**Provided passage**
┏━━
On the other hand, none of the derived OATs were concurrently similar to those from the CTs. When compared with the conventional MPA threshold (3.0 METs), only the OATsstandard, following the %VO2max intensity categories, in the “very poor/fair” fitness subgroup showed a similar value (3.1 METs, Fig. 2A). In the remaining OATsstandard and OATs60+, higher MPA and HPA thresholds were obtained. Therefore, using the conventional MPA threshold would overestimate physical intensity in this sample of older adults, except in the poorer fitness older individuals. However, disparate findings were found when the derived VPA and SPA thresholds were compared with the conventional VPA threshold (6.0 METs). Therefore, according to the METs derivation approach (OATsstandard or OATs60+), or the fitness subgroup (“very poor/fair” or “good/superior”), lower, similar, or higher OATs were obtained. For example, the OATsstandard following the %VO2max intensity categories showed lower VPA thresholds both in the overall sample (5.1 METs, Fig. 1A) and the “very poor/fair” fitness subgroup (4.4 METs, Fig. 2A) but higher in the “good/superior” fitness subgroup (7.4 METs, Fig. 2C) compared with the conventional one (6 METs). However, these VPA thresholds had an opposite sense when expressed in METs60+ (OATs60+), reporting higher thresholds in the overall sample (6.6 METs, Fig. 1B), and similar in the “very poor/fair” fitness subgroup (5.7 METs, Fig. 2B). Therefore, the conventional VPA threshold would underestimate or overestimate physical intensity according to the fitness subgroup, and the METs derivation approach used.
┗━━
**Information given**
┏━━
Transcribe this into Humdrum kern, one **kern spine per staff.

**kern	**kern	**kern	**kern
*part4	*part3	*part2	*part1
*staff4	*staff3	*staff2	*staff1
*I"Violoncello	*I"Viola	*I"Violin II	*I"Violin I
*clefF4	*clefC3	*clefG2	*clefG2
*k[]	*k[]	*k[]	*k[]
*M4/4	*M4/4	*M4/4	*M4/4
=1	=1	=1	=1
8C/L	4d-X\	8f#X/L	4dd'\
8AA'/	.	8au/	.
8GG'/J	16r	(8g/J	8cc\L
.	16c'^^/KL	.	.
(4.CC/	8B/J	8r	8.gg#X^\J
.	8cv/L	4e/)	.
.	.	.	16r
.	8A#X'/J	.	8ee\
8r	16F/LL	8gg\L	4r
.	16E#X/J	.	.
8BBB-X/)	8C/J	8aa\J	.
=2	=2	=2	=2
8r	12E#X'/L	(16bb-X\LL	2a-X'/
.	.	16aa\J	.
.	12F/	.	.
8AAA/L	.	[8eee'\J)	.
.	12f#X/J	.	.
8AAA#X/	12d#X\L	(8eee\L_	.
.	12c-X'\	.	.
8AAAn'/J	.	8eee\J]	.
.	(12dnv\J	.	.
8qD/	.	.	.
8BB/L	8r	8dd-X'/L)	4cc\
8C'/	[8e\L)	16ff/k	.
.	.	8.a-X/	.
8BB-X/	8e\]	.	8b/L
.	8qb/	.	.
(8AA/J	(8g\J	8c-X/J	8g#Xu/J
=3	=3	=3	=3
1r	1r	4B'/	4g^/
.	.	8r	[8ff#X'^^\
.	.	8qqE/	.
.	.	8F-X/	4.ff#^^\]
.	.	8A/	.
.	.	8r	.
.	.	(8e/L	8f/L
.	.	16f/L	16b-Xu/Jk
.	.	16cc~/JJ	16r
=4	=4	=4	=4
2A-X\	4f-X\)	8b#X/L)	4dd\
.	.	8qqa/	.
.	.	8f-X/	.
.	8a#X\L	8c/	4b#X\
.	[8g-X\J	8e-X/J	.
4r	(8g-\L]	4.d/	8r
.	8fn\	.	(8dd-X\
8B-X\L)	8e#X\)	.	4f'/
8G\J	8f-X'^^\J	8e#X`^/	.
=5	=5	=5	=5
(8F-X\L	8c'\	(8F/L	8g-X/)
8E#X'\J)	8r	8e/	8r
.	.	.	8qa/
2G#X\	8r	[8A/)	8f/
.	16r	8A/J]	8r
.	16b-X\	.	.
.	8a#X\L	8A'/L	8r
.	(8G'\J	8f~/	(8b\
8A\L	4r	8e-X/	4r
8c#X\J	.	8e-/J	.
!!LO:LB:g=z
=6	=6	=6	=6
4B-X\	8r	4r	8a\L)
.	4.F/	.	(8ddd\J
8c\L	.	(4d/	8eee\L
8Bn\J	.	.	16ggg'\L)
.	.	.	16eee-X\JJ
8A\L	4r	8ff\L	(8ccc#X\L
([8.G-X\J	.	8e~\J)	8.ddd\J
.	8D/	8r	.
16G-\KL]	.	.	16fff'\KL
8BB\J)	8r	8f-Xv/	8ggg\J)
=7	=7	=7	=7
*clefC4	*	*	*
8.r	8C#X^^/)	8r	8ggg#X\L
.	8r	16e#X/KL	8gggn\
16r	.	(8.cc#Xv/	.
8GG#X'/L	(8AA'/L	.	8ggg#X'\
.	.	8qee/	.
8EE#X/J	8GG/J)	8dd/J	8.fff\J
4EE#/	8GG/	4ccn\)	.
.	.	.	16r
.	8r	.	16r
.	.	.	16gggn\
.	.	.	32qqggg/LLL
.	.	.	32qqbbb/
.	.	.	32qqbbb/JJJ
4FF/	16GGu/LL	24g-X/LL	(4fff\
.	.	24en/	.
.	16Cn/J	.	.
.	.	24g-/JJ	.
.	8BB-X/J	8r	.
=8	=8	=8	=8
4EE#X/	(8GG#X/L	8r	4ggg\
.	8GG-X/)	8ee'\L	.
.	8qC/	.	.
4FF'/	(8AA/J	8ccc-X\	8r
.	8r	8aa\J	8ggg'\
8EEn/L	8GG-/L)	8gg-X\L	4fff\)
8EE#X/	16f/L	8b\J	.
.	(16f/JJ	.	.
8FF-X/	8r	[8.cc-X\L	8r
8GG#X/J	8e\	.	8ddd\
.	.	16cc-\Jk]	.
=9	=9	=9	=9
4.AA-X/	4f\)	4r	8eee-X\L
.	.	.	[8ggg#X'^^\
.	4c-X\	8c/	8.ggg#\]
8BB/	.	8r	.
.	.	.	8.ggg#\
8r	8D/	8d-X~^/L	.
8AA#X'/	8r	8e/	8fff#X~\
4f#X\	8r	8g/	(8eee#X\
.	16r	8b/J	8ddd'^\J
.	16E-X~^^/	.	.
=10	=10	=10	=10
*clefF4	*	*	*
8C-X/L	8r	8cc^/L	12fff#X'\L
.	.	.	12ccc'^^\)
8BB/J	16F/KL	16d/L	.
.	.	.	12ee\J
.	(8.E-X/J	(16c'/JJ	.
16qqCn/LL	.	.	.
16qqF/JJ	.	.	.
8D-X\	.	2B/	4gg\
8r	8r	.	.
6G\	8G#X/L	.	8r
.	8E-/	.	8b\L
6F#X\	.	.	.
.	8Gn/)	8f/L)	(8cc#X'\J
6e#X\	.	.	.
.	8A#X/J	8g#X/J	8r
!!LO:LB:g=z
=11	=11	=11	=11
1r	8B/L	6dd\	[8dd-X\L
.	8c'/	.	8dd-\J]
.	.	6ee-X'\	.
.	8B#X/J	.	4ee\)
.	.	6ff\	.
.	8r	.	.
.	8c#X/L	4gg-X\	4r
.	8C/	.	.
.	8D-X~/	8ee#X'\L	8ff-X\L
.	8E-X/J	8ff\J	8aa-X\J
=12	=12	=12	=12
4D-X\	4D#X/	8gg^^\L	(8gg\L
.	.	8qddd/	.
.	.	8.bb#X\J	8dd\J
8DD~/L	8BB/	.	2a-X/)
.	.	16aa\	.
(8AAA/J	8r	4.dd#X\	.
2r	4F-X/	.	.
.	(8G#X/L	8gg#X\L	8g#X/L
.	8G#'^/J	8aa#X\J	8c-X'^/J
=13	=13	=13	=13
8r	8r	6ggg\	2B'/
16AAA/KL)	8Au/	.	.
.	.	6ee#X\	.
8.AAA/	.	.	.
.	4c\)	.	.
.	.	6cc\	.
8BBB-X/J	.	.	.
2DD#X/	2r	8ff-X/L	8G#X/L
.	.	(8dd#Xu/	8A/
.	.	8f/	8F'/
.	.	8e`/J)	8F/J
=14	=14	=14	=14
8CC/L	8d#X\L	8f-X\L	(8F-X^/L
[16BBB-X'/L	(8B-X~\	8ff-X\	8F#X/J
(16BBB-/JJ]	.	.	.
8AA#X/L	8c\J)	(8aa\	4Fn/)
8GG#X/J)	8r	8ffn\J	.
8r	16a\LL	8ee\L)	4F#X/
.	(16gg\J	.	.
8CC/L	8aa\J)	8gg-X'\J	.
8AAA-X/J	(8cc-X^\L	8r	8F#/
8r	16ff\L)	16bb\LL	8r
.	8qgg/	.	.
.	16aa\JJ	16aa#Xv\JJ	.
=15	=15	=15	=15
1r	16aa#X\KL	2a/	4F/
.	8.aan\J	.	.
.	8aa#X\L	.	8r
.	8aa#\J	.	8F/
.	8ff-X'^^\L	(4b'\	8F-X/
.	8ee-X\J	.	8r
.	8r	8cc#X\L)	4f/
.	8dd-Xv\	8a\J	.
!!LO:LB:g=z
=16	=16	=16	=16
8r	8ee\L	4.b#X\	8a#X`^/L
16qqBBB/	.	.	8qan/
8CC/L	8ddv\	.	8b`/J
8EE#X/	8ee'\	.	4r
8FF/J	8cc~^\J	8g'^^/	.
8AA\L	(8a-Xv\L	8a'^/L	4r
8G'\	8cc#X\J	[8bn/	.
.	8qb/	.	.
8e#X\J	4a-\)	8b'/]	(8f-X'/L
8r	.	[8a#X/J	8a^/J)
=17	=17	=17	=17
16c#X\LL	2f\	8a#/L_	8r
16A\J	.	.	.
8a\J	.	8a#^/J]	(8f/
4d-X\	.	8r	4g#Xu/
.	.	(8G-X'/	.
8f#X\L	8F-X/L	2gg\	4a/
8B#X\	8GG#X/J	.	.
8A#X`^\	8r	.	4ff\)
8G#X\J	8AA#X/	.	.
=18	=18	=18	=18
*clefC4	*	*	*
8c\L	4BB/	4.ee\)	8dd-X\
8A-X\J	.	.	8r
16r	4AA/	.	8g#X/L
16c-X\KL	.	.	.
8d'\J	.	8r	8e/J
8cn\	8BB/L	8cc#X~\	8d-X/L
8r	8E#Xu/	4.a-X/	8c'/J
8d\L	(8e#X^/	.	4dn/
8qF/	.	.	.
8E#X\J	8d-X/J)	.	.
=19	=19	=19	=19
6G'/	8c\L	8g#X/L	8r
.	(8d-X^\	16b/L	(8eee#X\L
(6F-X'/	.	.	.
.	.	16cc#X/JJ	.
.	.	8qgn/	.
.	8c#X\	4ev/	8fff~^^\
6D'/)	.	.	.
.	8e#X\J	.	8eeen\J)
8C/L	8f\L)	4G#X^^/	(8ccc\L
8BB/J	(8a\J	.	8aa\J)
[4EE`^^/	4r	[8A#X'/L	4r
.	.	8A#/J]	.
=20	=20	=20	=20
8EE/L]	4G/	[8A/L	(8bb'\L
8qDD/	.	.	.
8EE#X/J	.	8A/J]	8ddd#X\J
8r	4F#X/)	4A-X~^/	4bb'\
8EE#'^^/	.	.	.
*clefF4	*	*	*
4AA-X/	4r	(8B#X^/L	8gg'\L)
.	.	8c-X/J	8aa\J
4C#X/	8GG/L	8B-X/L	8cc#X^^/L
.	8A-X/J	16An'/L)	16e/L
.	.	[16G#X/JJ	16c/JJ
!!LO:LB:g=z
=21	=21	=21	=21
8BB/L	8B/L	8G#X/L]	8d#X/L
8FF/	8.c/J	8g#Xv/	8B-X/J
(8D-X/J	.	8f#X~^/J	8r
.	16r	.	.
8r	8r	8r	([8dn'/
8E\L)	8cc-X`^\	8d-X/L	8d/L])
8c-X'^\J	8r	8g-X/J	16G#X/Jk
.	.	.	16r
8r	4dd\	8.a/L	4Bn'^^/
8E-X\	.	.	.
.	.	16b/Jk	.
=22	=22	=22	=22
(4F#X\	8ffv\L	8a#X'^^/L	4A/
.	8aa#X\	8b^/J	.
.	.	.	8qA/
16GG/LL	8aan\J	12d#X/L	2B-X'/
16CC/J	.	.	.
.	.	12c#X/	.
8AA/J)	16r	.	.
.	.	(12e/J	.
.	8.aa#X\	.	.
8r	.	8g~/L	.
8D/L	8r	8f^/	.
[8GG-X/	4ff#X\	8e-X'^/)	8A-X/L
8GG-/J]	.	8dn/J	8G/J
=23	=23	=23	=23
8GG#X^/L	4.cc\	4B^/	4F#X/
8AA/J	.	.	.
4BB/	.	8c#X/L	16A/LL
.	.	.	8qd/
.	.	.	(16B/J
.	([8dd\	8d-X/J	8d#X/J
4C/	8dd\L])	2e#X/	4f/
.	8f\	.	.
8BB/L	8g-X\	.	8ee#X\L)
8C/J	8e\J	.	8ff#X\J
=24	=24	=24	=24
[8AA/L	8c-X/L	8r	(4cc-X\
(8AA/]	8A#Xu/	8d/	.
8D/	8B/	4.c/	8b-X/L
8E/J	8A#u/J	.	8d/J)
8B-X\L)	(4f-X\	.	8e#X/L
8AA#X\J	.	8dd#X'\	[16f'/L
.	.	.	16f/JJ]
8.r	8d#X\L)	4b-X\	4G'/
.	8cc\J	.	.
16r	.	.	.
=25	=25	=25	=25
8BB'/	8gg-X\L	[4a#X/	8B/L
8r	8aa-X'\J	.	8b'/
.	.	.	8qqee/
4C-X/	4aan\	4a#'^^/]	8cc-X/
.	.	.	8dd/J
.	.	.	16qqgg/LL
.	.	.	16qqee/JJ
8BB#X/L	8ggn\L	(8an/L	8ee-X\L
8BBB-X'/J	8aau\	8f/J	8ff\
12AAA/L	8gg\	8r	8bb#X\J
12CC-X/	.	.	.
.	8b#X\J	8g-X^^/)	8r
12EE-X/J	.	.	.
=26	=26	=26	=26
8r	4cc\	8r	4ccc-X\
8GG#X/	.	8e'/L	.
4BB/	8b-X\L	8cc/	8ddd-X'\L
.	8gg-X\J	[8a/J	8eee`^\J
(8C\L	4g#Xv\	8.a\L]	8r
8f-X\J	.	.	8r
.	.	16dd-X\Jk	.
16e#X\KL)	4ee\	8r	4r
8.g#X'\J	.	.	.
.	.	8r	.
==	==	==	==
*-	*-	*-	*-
┗━━
**Your instructions**
Extend the passage on MET intensity thresholds in older adults, picking up right after its final sentence. The data has no role in this work.

**Task answer**
Discussion

To our knowledge, this is the first study to derive overall and fitness-specific OATsstandard and OATs60+, following the %VO2max and the VTs physical intensity categories, and to compare them with the CTs. Briefly, this work highlights the importance of using METs intensity thresholds adapted to both the assumed 1 MET value and the fitness status of older individuals. In this regard, OATsstandard were found to be 21–24% lower compared to OATs60+, and 58–76% higher in "good/superior" fitness individuals than in "very poor/fair" fitness individuals. When compared with the CTs, higher OATsstandard and OATs60+ were obtained for MPA and HPA than the conventional MPA threshold (3.0 METs), except in the “very poor/fair” fitness individuals. However, lower, similar, or even higher OATsstandard and OATs60+ were obtained for VPA, and SPA compared to the conventional VPA threshold (6.0 METs). As a result, this study revealed appreciable differences between the CTs and the derived OATs, even when calculated following the CTs paradigm (standard METs and %VO2max intensity categories). Therefore, a potential for CTs to misclassify LPA, MPA and VPA in older adults can be inferred, primarily depending on the cardiorespiratory fitness and the METs derivation approach. Alternatively, this study provides resources for the adaptation of the METs system in this population, reporting OATsstandard and OATs60+ according to the fitness status, and following habitual (%VO2max) and alternative (VTs) physical intensity categories.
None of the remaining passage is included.